Finalist Cities Facing Unintended Consequences from Amazon HQ2 Bids
There’s absolutely no doubt that whichever city Amazon ends up choosing for its second headquarters will benefit from the presence of Jeff Bezos’ company. Amazon has promised some $5 billion in investments in the local community over the next two decades along with creating an estimated 50,000 jobs in that community—similar to the company’s footprint in the Seattle region.
But as the hunt for an HQ2 narrows in on the top 20 cities, the ugly underbelly of this manufactured competition is starting to turn up.
As reported by the Wall Street Journal over the weekend, the 20 finalists on Amazon’s shortlist are quickly discovering some of the unintended consequences of their bids to lure Amazon. Namely, companies with already-established presences in those finalist cities are starting to call for similar tax breaks and other incentives that elected officials in those cities have promised to Amazon.

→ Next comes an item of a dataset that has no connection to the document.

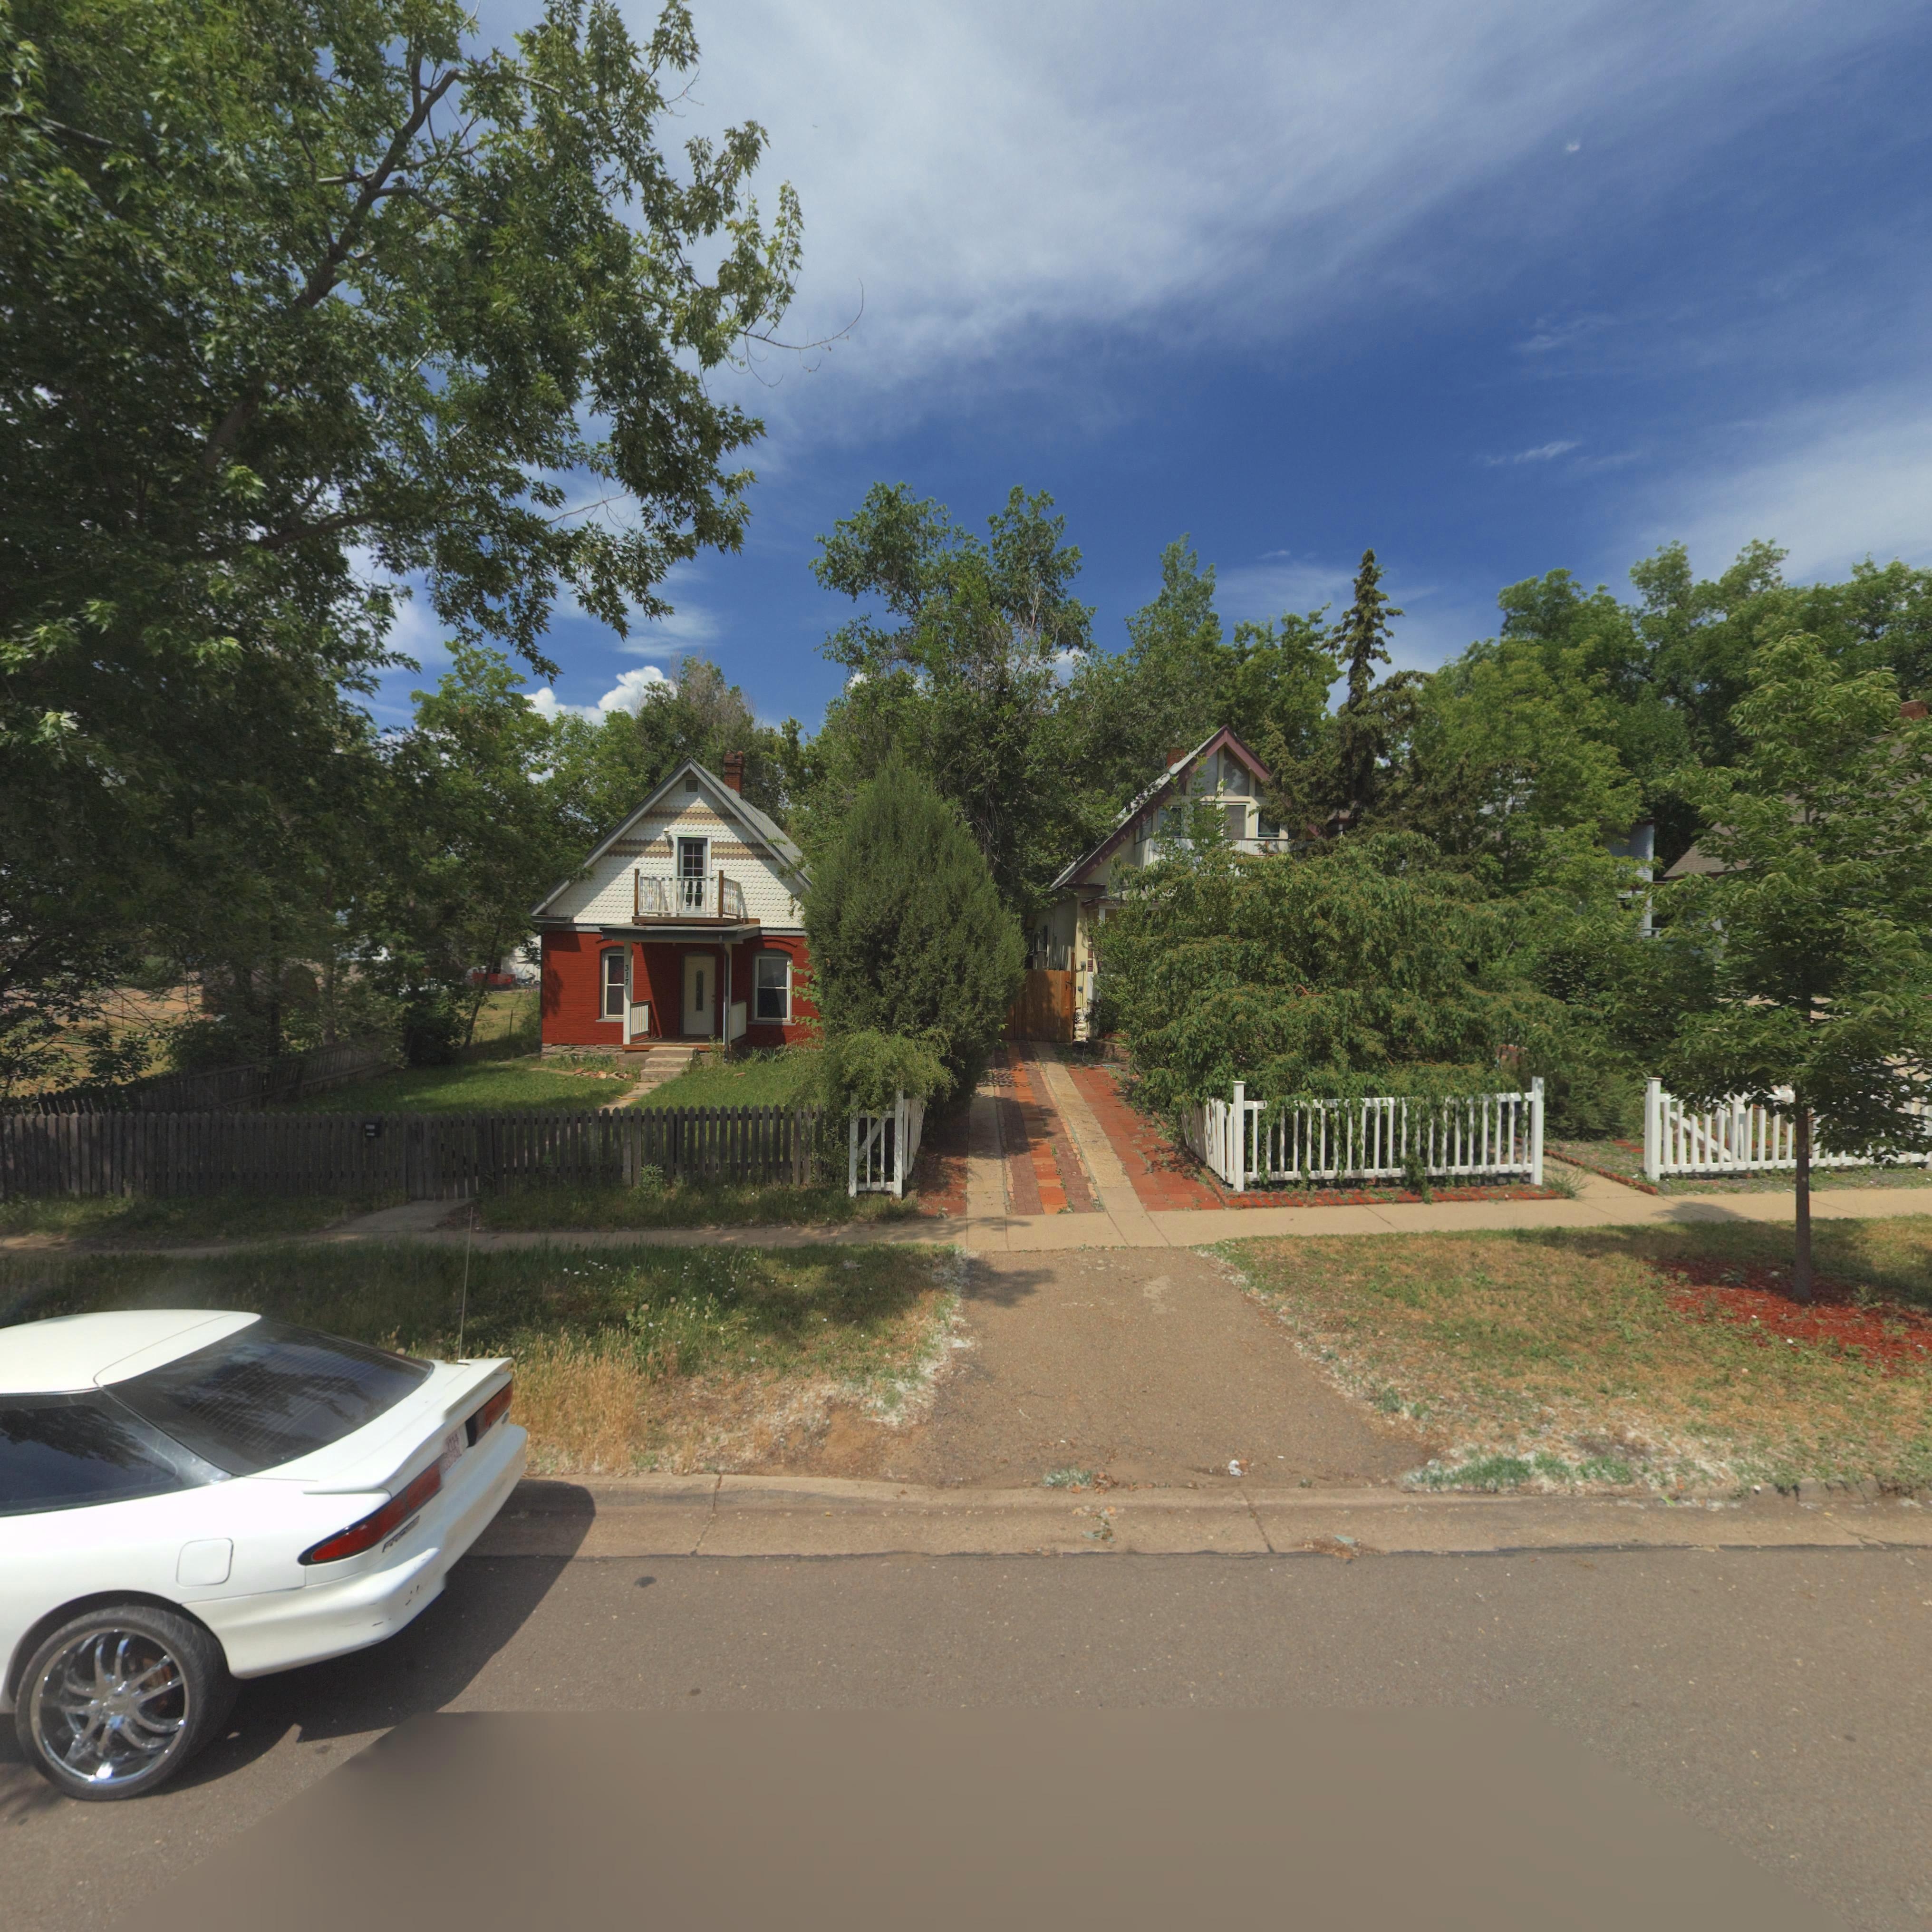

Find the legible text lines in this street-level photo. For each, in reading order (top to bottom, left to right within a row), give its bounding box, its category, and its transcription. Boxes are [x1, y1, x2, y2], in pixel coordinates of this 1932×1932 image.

[624, 964, 629, 985] StreetNumber: 317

In Washington, DC, for example, a group of tech companies wrote the city’s mayor recently detailing a list of their own demands from the city—which included training bonuses and property tax breaks, among other things—which the city is reportedly offering to Amazon.
And it’s not just tech startups who are making noise. James Dimon, CEO of JPMorgan Chase & Co., said that he plans to call up the governor from the winning city and demand a similar deal. His company has tens of thousands of employees in a several of the finalist cities, including Dallas, Chicago, and Columbus.
Credit: Wall Street Journal
A WSJ analysis of the tax benefits that would be handed out to Amazon (above) showed that the benefits packages offered in the Newark, New Jersey, and Montgomery County, Maryland bids would rank second and fourth, respectively, on a list of the largest tax incentives packages for corporate investments. Both are larger than the highly controversial Foxconn incentives package that was offered by Wisconsin and that drew the ire of local residents and businesses.
More than 200 cities and metropolitan areas applied for the opportunity to host Amazon’s second headquarters when the “competition” was opened back in September. Amazon narrowed that list down to 20 finalists in January and has said that it will identify a winner sometime this year. The company has been reportedly begun making rounds to the finalist cities.